- 51/2026
- Critical
SAP has released security updates to address several vulnerabilities affecting multiple SAP products.
SAP has released a patch that fixes several vulnerabilities affecting multiple SAP products, such as SAP NetWeaver Enterprise Portal Administration, SAP NetWeaver Application Server for ABAP, SAP NetWeaver (Feedback Notification), SAP Supply Chain Management, SAP Business One (Job Service), SAP Business Warehouse (Service API), SAP S/4HANA HCM Portugal and SAP ERP HCM Portugal, and SAP NetWeaver AS Java (Adobe Document Services).
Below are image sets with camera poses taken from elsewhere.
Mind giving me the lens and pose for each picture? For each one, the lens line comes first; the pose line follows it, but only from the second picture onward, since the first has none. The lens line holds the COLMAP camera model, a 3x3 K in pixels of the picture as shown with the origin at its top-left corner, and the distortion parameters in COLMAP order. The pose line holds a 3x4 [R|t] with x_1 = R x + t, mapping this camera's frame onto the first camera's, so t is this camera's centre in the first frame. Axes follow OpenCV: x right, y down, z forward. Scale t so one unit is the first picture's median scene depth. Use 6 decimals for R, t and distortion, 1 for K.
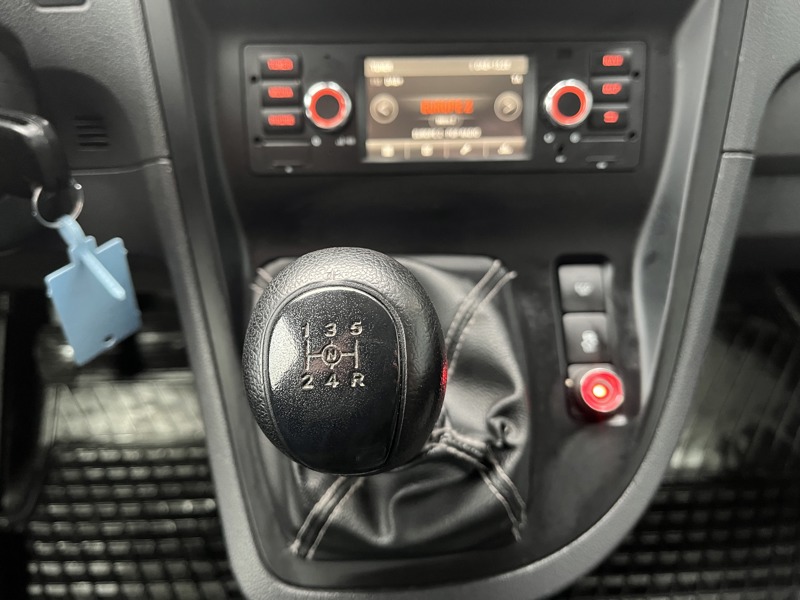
lens RADIAL K [[609.1, 0, 399.1], [0, 609.1, 293.2], [0, 0, 1]] dist [0.039550, -0.074891]
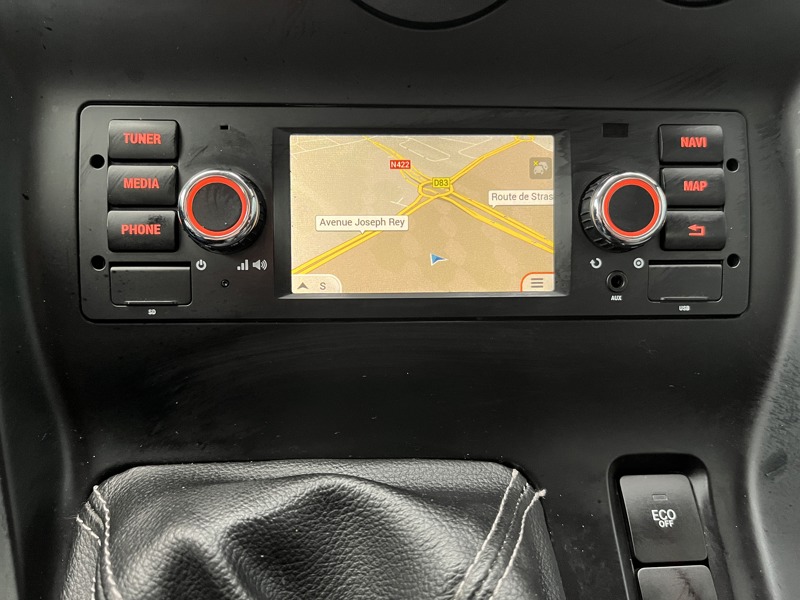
lens RADIAL K [[609.1, 0, 400.9], [0, 609.1, 302.5], [0, 0, 1]] dist [0.039550, -0.074891]
pose [[0.999064, 0.005989, 0.042837, 0.028525], [0.002198, 0.982057, -0.188572, -0.103771], [-0.043198, 0.188489, 0.981125, 0.430231]]
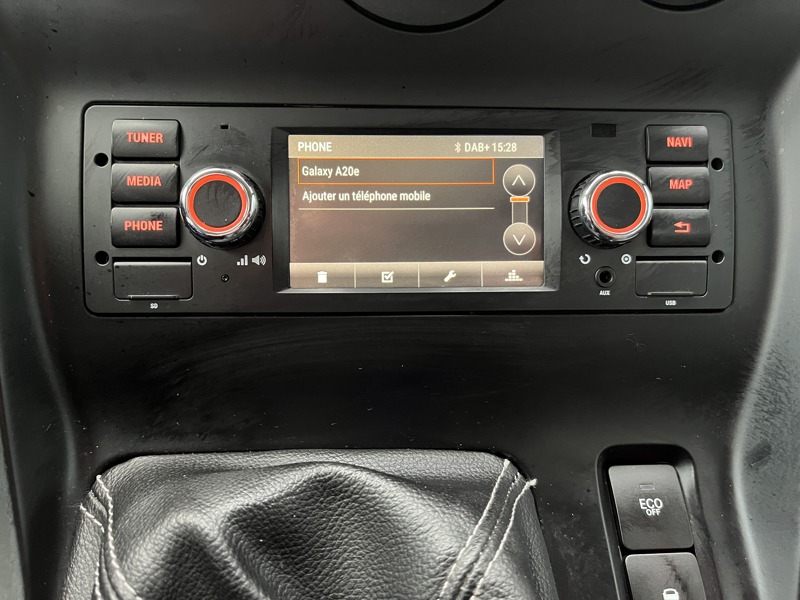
lens RADIAL K [[609.1, 0, 399.9], [0, 609.1, 302.2], [0, 0, 1]] dist [0.039550, -0.074891]
pose [[0.998911, 0.006806, 0.046163, 0.029870], [0.002162, 0.981494, -0.191481, -0.093464], [-0.046612, 0.191373, 0.980410, 0.413697]]
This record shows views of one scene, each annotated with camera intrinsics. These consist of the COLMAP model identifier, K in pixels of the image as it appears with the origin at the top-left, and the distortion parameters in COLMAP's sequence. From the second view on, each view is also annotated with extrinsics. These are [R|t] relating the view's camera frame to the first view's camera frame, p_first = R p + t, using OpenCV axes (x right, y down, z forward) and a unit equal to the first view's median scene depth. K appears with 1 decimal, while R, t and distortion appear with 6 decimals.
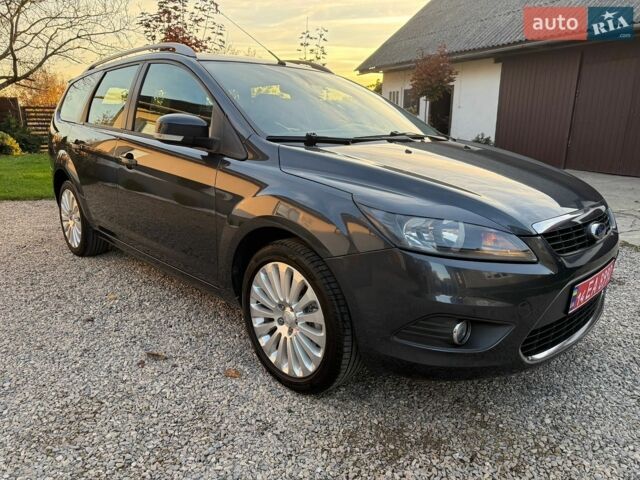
lens RADIAL K [[453.8, 0, 317.2], [0, 453.8, 251.8], [0, 0, 1]] dist [0.083948, -0.103600]
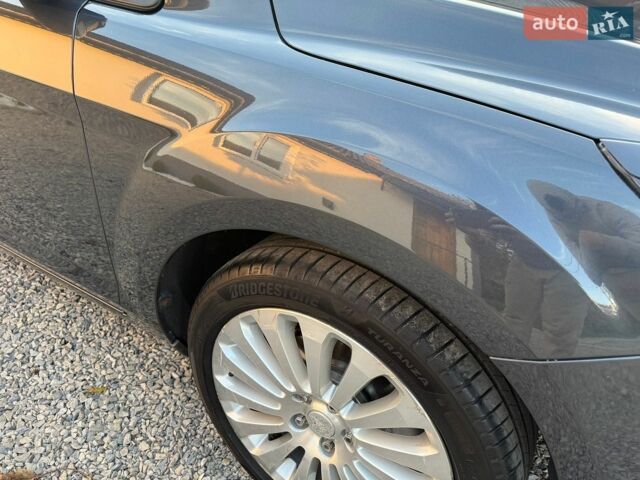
lens RADIAL K [[453.8, 0, 317.2], [0, 453.8, 251.8], [0, 0, 1]] dist [0.083948, -0.103600]
pose [[0.973972, -0.108689, 0.198912, -0.133783], [0.049069, 0.957831, 0.283111, -0.126283], [-0.221295, -0.265982, 0.938233, 0.633232]]
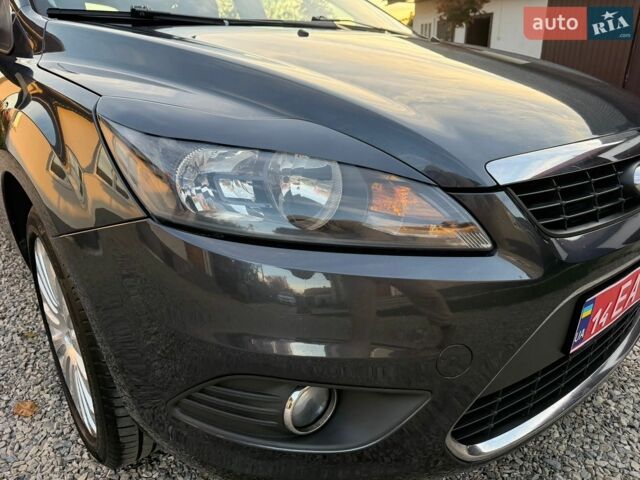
lens RADIAL K [[453.8, 0, 317.2], [0, 453.8, 251.8], [0, 0, 1]] dist [0.083948, -0.103600]
pose [[0.996586, 0.013389, -0.081474, 0.321595], [-0.004972, 0.994705, 0.102648, -0.018859], [0.082417, -0.101892, 0.991376, 0.515227]]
The attacker could exploit some of these vulnerabilities to perform denial-of service attacks, conduct cross-site scripting attacks, execute SQL injection and server-side request forgery (SSRF) attacks, bypass security restrictions, hijack dynamic-link libraries (DLLs), obtain sensitive information, execute arbitrary code, and gain access to the affected systems.
Sample of the addressed vulnerabilities:
1. SAP NetWeaver Enterprise Portal Administration Insecure Deserialization Vulnerability (CVE-2026-27685):
- CVSS: 9.1
- Attack Vector: Network
- Attack Complexity: Low
- Privileges Required: High
- User Interaction: None
- Consequences: Gain Access
2. SAP Supply Chain Management Denial of Service (DOS) Vulnerability (CVE- 2026-27689):
- CVSS: 7.7
- Attack Vector: Network
- Attack Complexity: Low
- Privileges Required: Low
- User Interaction: None
- Consequences: Denial of Service
Vulnerabilities
Mitigations
The enterprise should deploy this patch as soon as the testing phase is completed.